Höingen – Grundsätzlich stimmt der Landesbetrieb Straßen.NRW der Installation des von Pit Schrage geschaffenen Kunstwerks im neuen Höinger Kreisverkehr zu. Das hat Oscar Faneca Santos, Pressesprecher der Regionalniederlassung Sauerland-Hochstift, auf Anzeiger-Nachfrage erklärt.

Zudem geht der Behörden-Mitarbeiter davon aus, pünktlich zur nächsten Ratssitzung am Donnerstag, 7. März, Politik und Verwaltung in Ense eine Stellungnahme als Entscheidungshilfe präsentieren zu können. 

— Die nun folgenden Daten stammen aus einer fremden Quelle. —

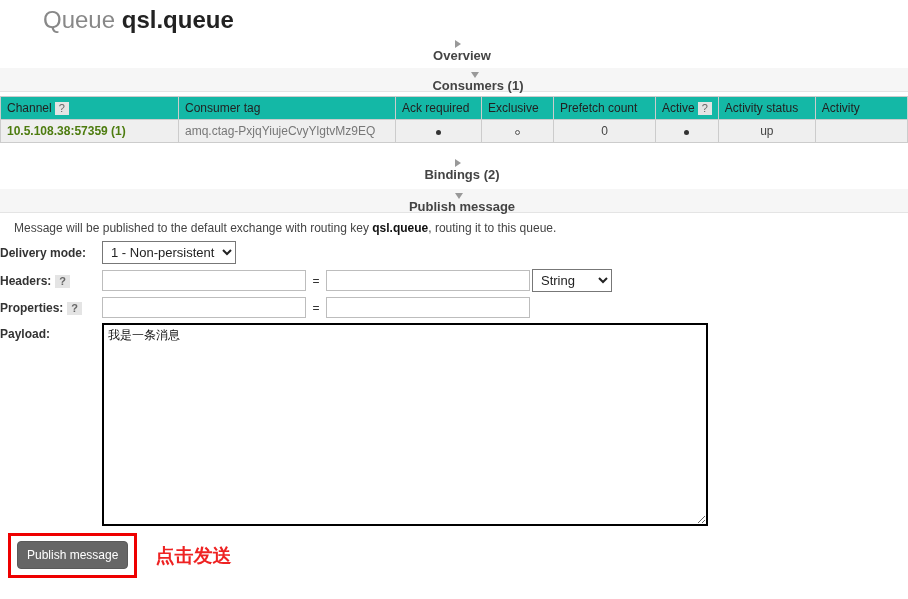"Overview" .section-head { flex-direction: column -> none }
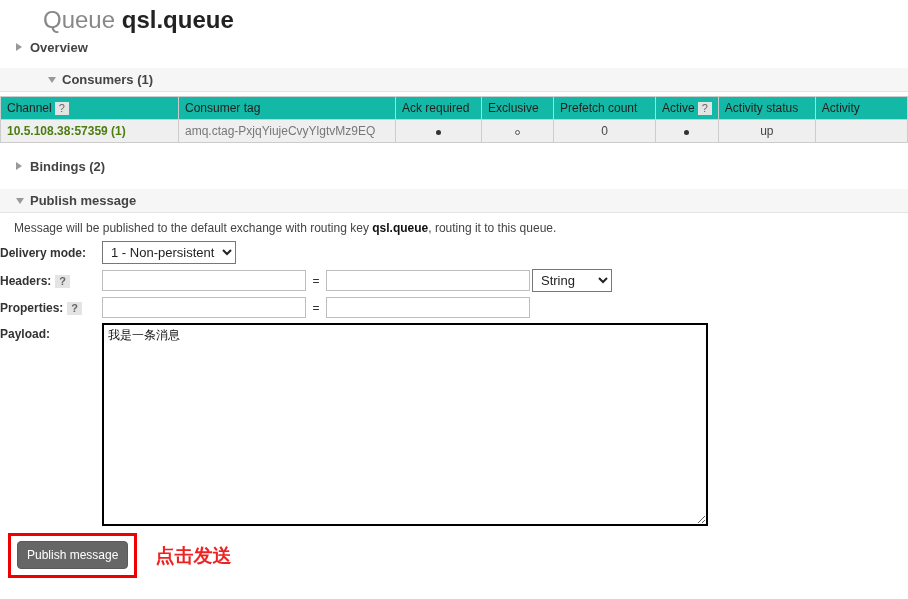"Channel ?" #consumers-table th { background: #14b8a6 -> #bef264; text-align: left -> right }
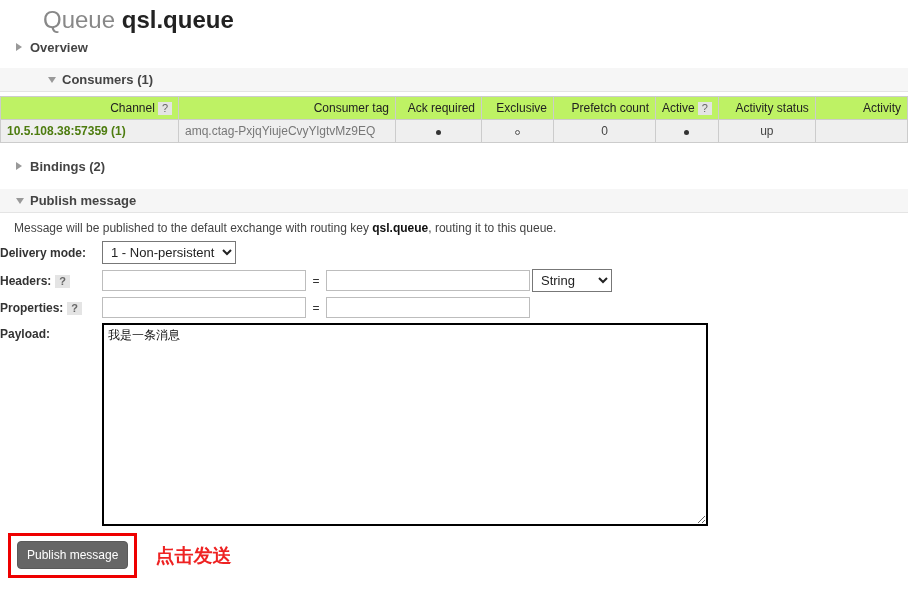"1 - Non-persistent" select.ui-select { text-align: none -> center }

Und damit dürfte einer Umsetzung des Vorhabens wohl nichts mehr im Wege stehen. Denn das Votum der Behörde war der letzte Schritt auf dem Weg, den im vergangenen Mai fertig gestellten und frei gegebenen Kreisel in der Einfahrt zum Industriegebiet an der Straße Zum Buschgarten zu vervollständigen.

Wie Oscar Faneca Santos ausführte, seien nur noch letzte Details wie beispielsweise die Lage des Kunstwerks oder die Frage nach der Möglichkeit einer „Abrundung“ scharfer Kanten zu klären bzw. zu beantworten. Dazu aber sehe Straßen NRW kein grundsätzliches Problem, an dem das Vorhaben noch scheitern könnte.

Wie mehrfach berichtet, beschäftigt die Installation eines Kunstwerks im Höinger Kreisverkehr die Öffentlichkeit spätestens seit den „Enser Messetagen“ im vergangenen Jahr. Denn seinerzeit wurde erstmals ein Modell der Öffentlichkeit präsentiert. Allerdings führte das Vorgehen der Verwaltung in der Folge zu Kritik, da die Politik monierte, in die Auswahl eines Kunstwerks nicht einbezogen worden zu sein. Und so ruderte die Verwaltung zurück, brachte ein Auswahlverfahren in Gang, an dessen Ende der Entwurf des Höinger Künstlers Pit Schrage den Zuschlag erhielt. Vor einer endgültigen Beschlussfassung aber wollte man eine abschließende Bewertung des Landesbetriebs Straßen. NRW abwarten, da der Kreisel auf einer Landesstraße liegt.